Eimear learned this tradition from her mother (who learned it from Eimear’s grandmother) and has since gotten into the habit of doing it herself.
“I’m Irish, and there’s an old “piseog” [superstition] that if you take a piece of straw from the church manger scene at Christmas and put it in your purse, you won’t have money problems for that year. You’re also not supposed to spend any money on New Year’s Day, because it means you’ll be paying for things the whole year…I’ve asked my mother and she says she’s not sure where the straw tradition came from (although I see plenty of old ladies in Dublin doing it every year, so it’s not just a family superstition), but her mother told her not to spend money on New Year’s Day. My grandmother was born in Belfast and moved to Dublin when she was a child. My grandfather was born in Clare and moved to Dublin as an adult. I get the impression that my grandmother was very close to his family, so it’s as likely she picked it up from them as from her own.”

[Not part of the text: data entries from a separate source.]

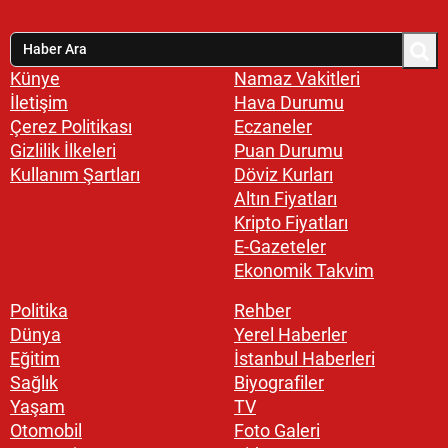
Künye
Namaz Vakitleri
İletişim
Hava Durumu
Çerez Politikası
Eczaneler
Gizlilik İlkeleri
Puan Durumu
Kullanım Şartları
Döviz Kurları
Altın Fiyatları
Kripto Fiyatları
E-Gazeteler
Ekonomik Takvim
Politika
Rehber
Dünya
Yerel Haberler
Eğitim
İstanbul Haberleri
Sağlık
Biyografiler
Yaşam
TV
Otomobil
Foto Galeri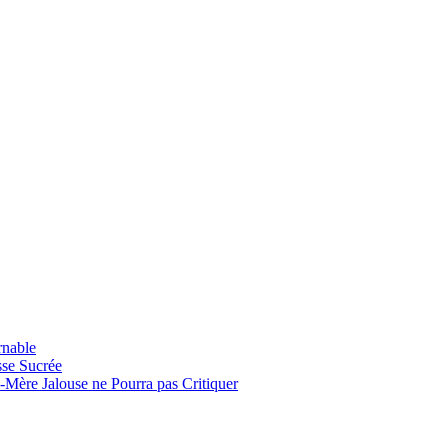
rnable
sse Sucrée
-Mère Jalouse ne Pourra pas Critiquer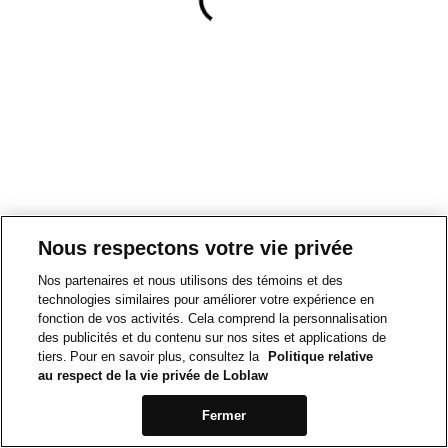
Nous respectons votre vie privée
Nos partenaires et nous utilisons des témoins et des
technologies similaires pour améliorer votre expérience en
fonction de vos activités. Cela comprend la personnalisation
des publicités et du contenu sur nos sites et applications de
tiers. Pour en savoir plus, consultez la
Politique relative
au respect de la vie privée de Loblaw
Fermer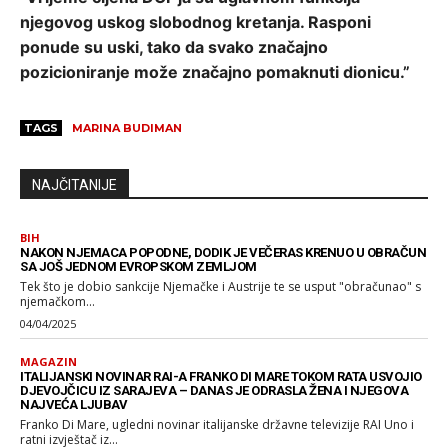
njegovog uskog slobodnog kretanja. Rasponi
ponude su uski, tako da svako značajno
pozicioniranje može značajno pomaknuti dionicu.”
TAGS
MARINA BUDIMAN
NAJČITANIJE
BIH
NAKON NJEMACA POPODNE, DODIK JE VEČERAS KRENUO U OBRAČUN
SA JOŠ JEDNOM EVROPSKOM ZEMLJOM
Tek što je dobio sankcije Njemačke i Austrije te se usput "obračunao" s
njemačkom...
04/04/2025
MAGAZIN
ITALIJANSKI NOVINAR RAI-A FRANKO DI MARE TOKOM RATA USVOJIO
DJEVOJČICU IZ SARAJEVA – DANAS JE ODRASLA ŽENA I NJEGOVA
NAJVEĆA LJUBAV
Franko Di Mare, ugledni novinar italijanske državne televizije RAI Uno i
ratni izvještač iz...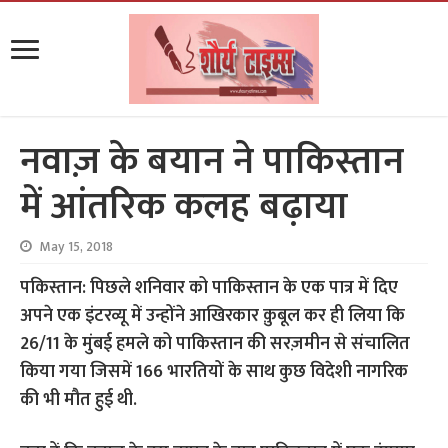
नवाज़ के बयान ने पाकिस्तान
में आंतरिक कलह बढ़ाया
May 15, 2018
पकिस्तान: पिछले शनिवार को पाकिस्तान के एक पात्र में दिए
अपने एक इंटरव्यू में उन्होंने आखिरकार क़ुबूल कर ही लिया कि
26/11 के मुंबई हमले को पाकिस्तान की सरज़मीन से संचालित
किया गया जिसमें 166 भारतियों के साथ कुछ विदेशी नागरिक
की भी मौत हुई थी.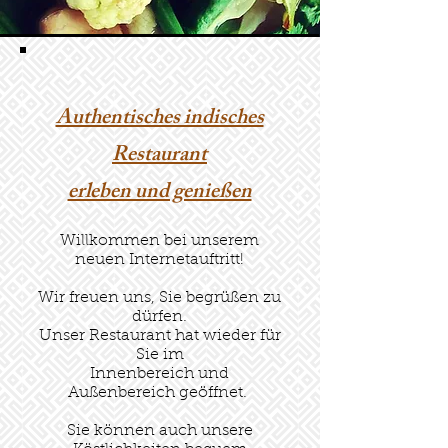
Authentisches indisches
Restaurant
erleben und genießen
Willkommen bei unserem
neuen Internetauftritt!
Wir freuen uns, Sie begrüßen zu
dürfen.
Unser Restaurant hat wieder für
Sie im
Innenbereich und
Außenbereich geöffnet.
Sie können auch unsere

This superstition is interesting because it reflects the widely held idea that a new year represents a new beginning financially, personally, etc. Americans make resolutions for the New Year, often related to prosperity and during the Chinese New Year, red envelopes containing money are given to children and unmarried/unemployed adults [http://www.history.com/topics/chinese-new-year-traditions-and-symbols].
The tradition of taking the straw from the church manger also reflects the strong presence of Christianity (both Catholic and Protestant, as both often feature nativity scenes of pageants in the church at Christmastime) that still holds in Irish culture. It even permeates a holiday that is not traditionally religious, New Year’s Day, and is incorporated into New Year traditions because it is so ingrained as a part of daily life.